# Ccd?



## hotlanta_buckeye (Jul 12, 2012)

I had a very weak hive that I requeened and stuck in a nuc box 3 weeks ago. She was quickly accepted and was laying eggs within days. All seemed well until I went to check on them last night. They were all gone. Maybe twenty left & no queen. They abandoned their brood and I have no idea why they absconded.


----------



## JD's Bees (Nov 25, 2011)

Maybe short on feed?


----------



## hotlanta_buckeye (Jul 12, 2012)

I was not feeding but spring is already full swing in GA. They had some capped honey as well. I went to take a closer look this AM and noticed a handful of dead bees on the bottom board that were ripped in half. Would they swarm if they were invaded? By hornets, wasps, carpenter bees?

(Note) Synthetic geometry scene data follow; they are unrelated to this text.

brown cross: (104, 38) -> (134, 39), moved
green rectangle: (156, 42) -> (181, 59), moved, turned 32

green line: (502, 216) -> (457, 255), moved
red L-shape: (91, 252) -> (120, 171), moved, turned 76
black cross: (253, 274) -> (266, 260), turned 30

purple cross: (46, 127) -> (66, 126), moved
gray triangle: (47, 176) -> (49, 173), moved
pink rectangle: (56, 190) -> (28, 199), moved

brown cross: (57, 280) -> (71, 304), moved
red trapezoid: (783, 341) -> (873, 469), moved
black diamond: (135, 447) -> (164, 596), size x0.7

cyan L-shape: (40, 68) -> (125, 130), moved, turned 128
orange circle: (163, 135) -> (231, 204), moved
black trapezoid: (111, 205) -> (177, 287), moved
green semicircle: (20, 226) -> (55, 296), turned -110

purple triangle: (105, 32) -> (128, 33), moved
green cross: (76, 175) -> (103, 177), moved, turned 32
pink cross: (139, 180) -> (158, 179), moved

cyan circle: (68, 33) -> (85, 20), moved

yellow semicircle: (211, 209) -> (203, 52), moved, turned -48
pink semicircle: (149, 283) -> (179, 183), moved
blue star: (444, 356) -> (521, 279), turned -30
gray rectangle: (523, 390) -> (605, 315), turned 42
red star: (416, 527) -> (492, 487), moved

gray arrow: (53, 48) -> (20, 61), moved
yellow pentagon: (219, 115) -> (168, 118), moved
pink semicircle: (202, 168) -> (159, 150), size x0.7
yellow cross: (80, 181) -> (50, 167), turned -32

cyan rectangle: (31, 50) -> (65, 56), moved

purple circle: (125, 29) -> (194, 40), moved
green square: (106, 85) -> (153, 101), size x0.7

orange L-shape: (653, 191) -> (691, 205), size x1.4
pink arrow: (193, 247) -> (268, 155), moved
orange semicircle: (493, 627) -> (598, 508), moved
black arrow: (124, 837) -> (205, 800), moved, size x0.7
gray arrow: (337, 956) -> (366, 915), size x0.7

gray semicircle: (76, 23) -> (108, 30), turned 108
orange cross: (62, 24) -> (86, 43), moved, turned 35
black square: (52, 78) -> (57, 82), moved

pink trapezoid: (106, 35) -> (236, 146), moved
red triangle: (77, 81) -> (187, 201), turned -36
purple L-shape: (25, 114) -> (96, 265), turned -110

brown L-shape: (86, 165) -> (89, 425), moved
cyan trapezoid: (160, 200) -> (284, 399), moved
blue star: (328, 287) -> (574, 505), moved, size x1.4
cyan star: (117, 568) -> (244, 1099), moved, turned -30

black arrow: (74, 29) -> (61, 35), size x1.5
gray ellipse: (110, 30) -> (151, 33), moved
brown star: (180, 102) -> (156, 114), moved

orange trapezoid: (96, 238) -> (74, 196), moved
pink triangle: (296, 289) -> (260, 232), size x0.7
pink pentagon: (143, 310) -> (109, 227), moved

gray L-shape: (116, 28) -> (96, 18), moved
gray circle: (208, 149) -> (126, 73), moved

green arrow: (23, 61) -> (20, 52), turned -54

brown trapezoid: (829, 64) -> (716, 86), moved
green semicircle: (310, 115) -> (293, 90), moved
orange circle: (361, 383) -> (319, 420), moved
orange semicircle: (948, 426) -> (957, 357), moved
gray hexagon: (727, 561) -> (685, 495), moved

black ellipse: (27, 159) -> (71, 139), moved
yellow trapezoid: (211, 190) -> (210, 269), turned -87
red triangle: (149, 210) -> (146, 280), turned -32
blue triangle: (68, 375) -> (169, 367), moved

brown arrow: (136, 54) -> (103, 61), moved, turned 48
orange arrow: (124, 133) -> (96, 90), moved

IDK, just speculating.


----------



## Michael Bush (Aug 2, 2002)

I've seen bees starve with no feed, but I have never seen them abscond because of it. Yes they sometimes leave if they are harassed too much by pests.


----------



## JStinson (Mar 30, 2013)

hotlanta_buckeye said:


> I was not feeding but spring is already full swing in GA. They had some capped honey as well. I went to take a closer look this AM and noticed a handful of dead bees on the bottom board that were ripped in half. Would they swarm if they were invaded? By hornets, wasps, carpenter bees? IDK, just speculating.
> View attachment 10280


I have a hive that had a bunch of bees on the bottom screen ripped in half like that. No idea how or what or why. They didn't abscond, thankfully.


----------



## Michael Palmer (Dec 29, 2006)

JStinson said:


> I have a hive that had a bunch of bees on the bottom screen ripped in half like that. No idea how or what or why. They didn't abscond, thankfully.


Shrews dismember bee corpses like that, leaving shells.


----------